Penny starred as B.J. Walker during the final season of NBC soap opera Santa Barbara (1992–1993), receiving Daytime Emmy Award for Outstanding Younger Actress in a Drama Series nomination. She later joined the cast of ABC soap opera All My Children (1993–97, 2002, 2005–08) playing the role of Julia Santos Keefer receiving Daytime Emmy Award for Outstanding Supporting Actress in a Drama Series nomination in 1995. She also starred in the drama series Hyperion Bay (1998–1999) and Largo Winch (2001–2003).

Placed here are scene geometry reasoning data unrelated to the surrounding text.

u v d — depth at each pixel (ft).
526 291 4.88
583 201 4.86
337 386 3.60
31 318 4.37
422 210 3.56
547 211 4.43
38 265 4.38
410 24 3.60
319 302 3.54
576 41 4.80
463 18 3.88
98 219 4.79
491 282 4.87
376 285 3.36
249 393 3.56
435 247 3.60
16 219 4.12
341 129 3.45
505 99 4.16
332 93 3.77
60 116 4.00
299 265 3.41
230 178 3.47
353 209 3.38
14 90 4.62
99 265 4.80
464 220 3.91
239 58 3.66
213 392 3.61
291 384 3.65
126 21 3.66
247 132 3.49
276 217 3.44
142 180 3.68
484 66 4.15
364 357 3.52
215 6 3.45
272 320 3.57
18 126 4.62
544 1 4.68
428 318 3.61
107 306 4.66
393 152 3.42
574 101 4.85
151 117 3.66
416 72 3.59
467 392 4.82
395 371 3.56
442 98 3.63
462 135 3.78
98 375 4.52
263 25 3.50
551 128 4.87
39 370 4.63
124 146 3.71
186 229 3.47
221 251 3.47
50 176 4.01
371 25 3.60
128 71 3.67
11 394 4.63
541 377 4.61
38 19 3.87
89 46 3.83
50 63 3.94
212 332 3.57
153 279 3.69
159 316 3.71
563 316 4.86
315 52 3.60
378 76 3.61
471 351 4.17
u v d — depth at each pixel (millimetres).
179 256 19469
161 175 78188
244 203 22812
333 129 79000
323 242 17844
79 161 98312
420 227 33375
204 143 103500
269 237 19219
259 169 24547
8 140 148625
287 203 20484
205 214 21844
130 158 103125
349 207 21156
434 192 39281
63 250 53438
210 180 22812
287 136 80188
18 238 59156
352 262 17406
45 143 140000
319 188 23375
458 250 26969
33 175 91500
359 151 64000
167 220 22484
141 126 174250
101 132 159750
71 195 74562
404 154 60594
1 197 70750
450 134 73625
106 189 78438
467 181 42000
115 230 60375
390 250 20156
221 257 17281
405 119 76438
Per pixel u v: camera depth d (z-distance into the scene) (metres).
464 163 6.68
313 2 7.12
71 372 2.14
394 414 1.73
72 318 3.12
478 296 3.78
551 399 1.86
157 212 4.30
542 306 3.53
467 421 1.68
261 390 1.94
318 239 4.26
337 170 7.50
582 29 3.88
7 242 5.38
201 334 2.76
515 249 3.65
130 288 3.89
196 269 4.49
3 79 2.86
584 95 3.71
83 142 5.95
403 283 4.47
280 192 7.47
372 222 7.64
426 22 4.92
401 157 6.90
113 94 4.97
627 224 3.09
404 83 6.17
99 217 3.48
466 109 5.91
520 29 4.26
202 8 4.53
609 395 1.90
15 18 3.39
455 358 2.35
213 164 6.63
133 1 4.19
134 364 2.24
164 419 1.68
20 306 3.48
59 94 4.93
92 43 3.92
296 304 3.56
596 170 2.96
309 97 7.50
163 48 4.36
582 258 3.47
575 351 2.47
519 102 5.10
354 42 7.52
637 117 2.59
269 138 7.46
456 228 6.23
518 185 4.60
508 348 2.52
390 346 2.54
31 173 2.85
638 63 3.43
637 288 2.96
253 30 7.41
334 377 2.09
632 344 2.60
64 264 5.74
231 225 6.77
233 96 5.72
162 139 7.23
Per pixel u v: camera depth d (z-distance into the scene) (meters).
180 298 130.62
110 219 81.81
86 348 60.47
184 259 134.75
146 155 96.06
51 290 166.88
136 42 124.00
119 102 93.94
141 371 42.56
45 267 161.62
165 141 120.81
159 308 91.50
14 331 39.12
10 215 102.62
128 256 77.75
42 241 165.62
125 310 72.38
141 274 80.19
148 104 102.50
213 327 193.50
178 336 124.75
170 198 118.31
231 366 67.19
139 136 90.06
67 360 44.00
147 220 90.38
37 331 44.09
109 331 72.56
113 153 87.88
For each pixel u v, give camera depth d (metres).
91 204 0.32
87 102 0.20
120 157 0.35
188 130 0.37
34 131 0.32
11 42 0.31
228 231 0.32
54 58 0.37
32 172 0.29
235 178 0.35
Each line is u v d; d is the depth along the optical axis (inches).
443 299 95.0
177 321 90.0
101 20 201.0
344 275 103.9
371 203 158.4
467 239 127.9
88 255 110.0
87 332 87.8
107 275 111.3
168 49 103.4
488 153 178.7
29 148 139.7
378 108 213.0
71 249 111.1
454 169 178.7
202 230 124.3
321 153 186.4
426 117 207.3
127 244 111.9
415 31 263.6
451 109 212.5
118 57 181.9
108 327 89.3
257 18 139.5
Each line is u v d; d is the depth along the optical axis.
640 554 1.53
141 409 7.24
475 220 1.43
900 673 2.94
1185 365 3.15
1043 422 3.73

==Early life, family and education==
Penny was born in Nashville, Tennessee, and raised in Chatsworth, California, the daughter of former Western Swing bandleader and comedian Hank Penny and his wife, Shari.

==Career==
She began performing when she was three years old singing "My Little Pony" during her father's concert. She made her screen debut playing the supporting role in the made-for-television movie The Night Rider (1979) starring David Selby, Kim Cattrall and Hildy Brooks. She performed as Lucy Van Pelt in the 1981 television special It's Magic, Charlie Brown and also that year appeared in the Primetime Emmy Award-nominated television movie Through the Magic Pyramid. She played Tessa Dahl in the television film The Patricia Neal Story (1981) starring Glenda Jackson and Peg Adams in The Capture of Grizzly Adams (1982). At the 4th Youth in Film Awards, Penny received two Best Young Actress in a Movie Made for Television nominations for this performances, as well one Best Young Actress in a Television Special nomination for The Circle Family. She later guest-starred on Fame, T. J. Hooker, St. Elsewhere and The Twilight Zone.

In 1983, Penny played Young Meggie Cleary in the miniseries The Thorn Birds. For her performance she won Best Young Actress in a Movie Made for Television at the 5th Youth in Film Awards. She played Megan Wheeler in the Western film Pale Rider directed by and starring Clint Eastwood,. For this performance she was awarded a Young Artist Award for Exceptional Performance By a Young Actress - Motion Picture at the 7th Youth in Film Awards in December 1985. The following year, Penny went to star in the science fiction family film Hyper Sapien: People from Another Star distributed by Tri-Star Pictures. She starred as Danielle 'Dani' Collins-Griffin in the syndicated sitcom The New Gidget from 1986 to 1988. She later played the role of Bernadette Soubirous in the French drama film Bernadette (1988) and its sequel The Passion of Bernadette (1990) both directed by Jean Delannoy. She starred alongside Sophia Loren in the Italian drama film Running Away (1989), and opposite Malcolm McDowell in the Switzerland-filmed thriller film In the Eye of the Snake (1990). In 1991 she appeared in the made-for-television horror film Child of Darkness, Child of Light.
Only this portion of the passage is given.